Подобное душевное состояние лелеял в себе и Барбе д'Оревильи. Правда, в хуле и проклятьях Спасителю он не зашел так далеко, как де Сад. Из осторожности ли, из страха, но он уверял, что чтит церковь. И тем не менее взывал к сатане, из кощунства впадал в бесовскую эротоманию, придумывал различные чувственные пакости и даже позаимствовал из "Философии в будуаре" некий эпизод для своего "Обеда атеиста", добавив в него еще большую пряность.
Дез Эссент буквально упивался этой бесстыдной книгой и издал, "Дьявольские лики" в одном экземпляре, в переплете епископско-лилового цвета, на настоящем пергаменте, освященном церковью, с кардинальско-пурпурной каймой на каждой странице и изысканным шрифтом: кончики у букв раздваивались хвостиками и коготками, в завитках которых проглядывало нечто сатанинское.
За исключением некоторых бодлеровских вещей, вторивших песнопениям шабашей и черных месс, книга Барбе была единственной среди всей современной литературы, обнаруживавшей то одновременно благоговейное и нечестивое состояние духа, в котором пребывал дез Эссент в результате невроза и кризиса веры.
На Барбе д'Оревильи церковные книги в библиотеке дез Эссента заканчивались. Да и этот пария, по правде, хотел того или нет, принадлежал скорее светской литературе, нежели тем сферам, куда намеревался проникнуть и откуда изгонялся. Его неистребимо романтический язык переполняли необычные обороты, совершенно невозможные слова и сравнения. Он взмахивал фразой, как хлыстом, а та гремела, как звонкий колокольчик. Иначе говоря, среди меринов, переполнявших ультрамонтанские конюшни, Барбе д'Оревильи был явным племенным жеребцом.
Дез Эссент размышлял об этом, когда перечитывал куски из Барбе, сравнивая этот нервный и пестрый слог с безжизненным и тусклым слогом его собратьев по перу, и думал об эволюции, столь верно замеченной Дарвином.

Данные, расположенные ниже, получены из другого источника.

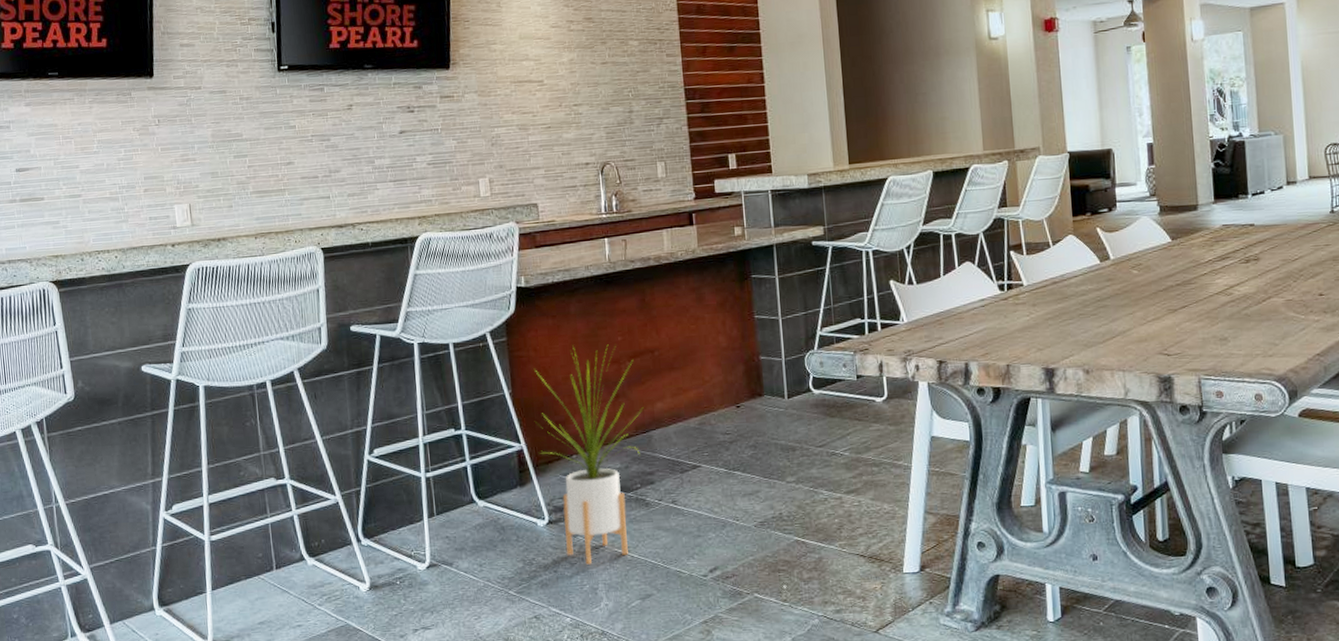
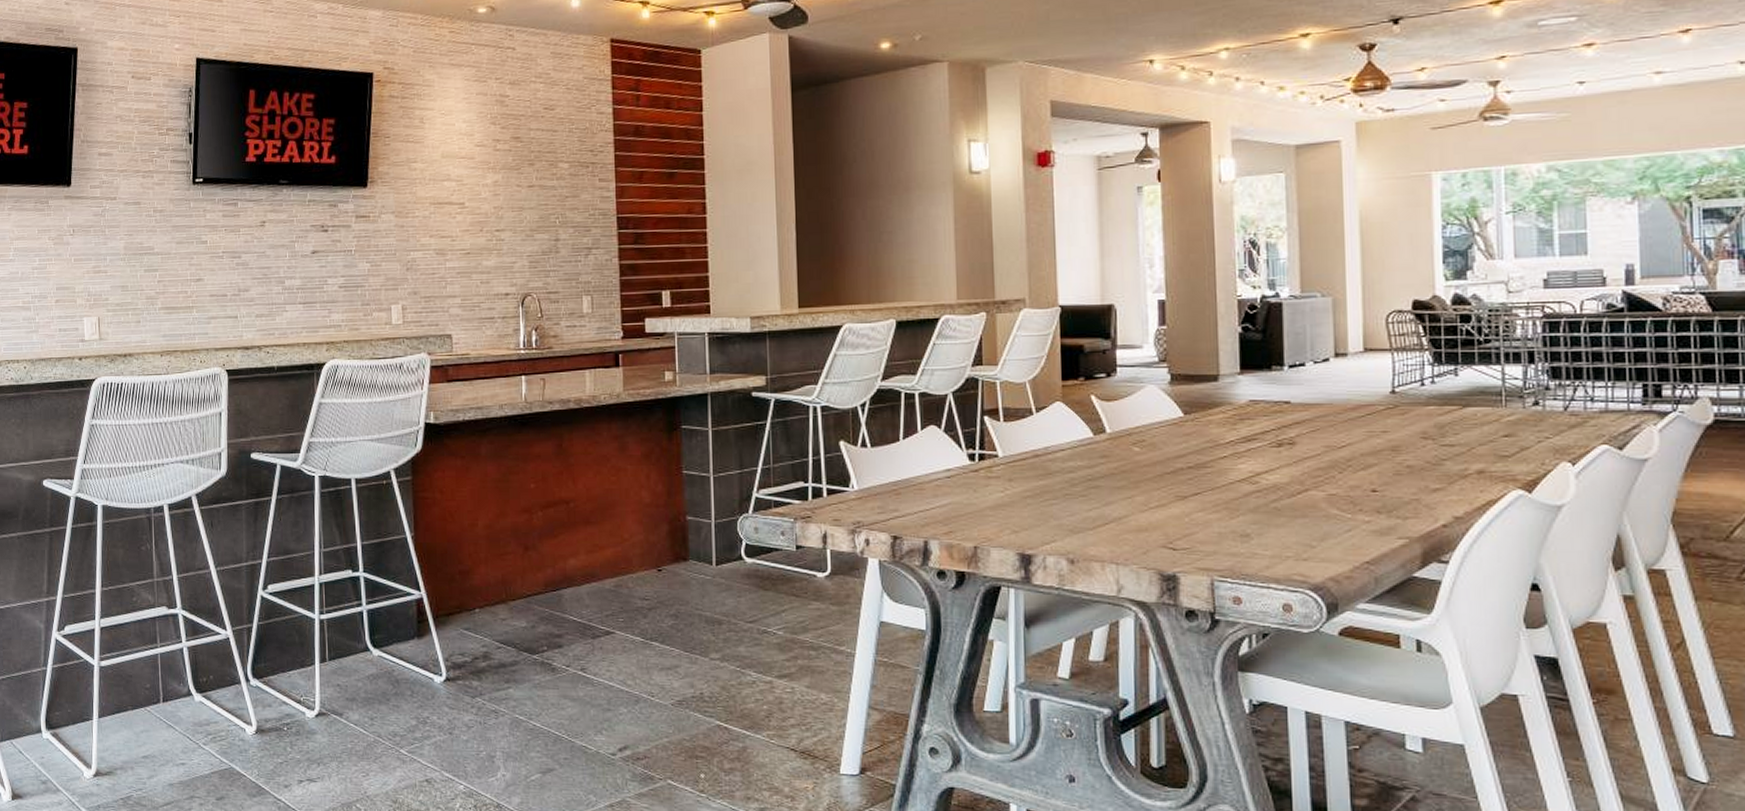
house plant: present [535,344,644,565] -> none [437,491,555,730]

Пройдя школу романтизма и выйдя в люди, Барбе был связан с новейшей литературой, знал всю ее кухню. Он не мог не писать на языке, который пережил столь сильное и глубокое обновление.
Церковные же писатели сидели взаперти, в четырех стенах, за древними фолиантами, не зная и не желая знать ничего о том, в каком направлении развивалась словесность. И писали они на мертвом языке, словно те потомки французов, поселившихся в Канаде, которые бегло говорят и пишут по-французски, но их французский остается языком 18-го века: ничто не изменилось в их наречии, изолированном от прежней метрополии и попавшем в сплошное англоязычное окружение.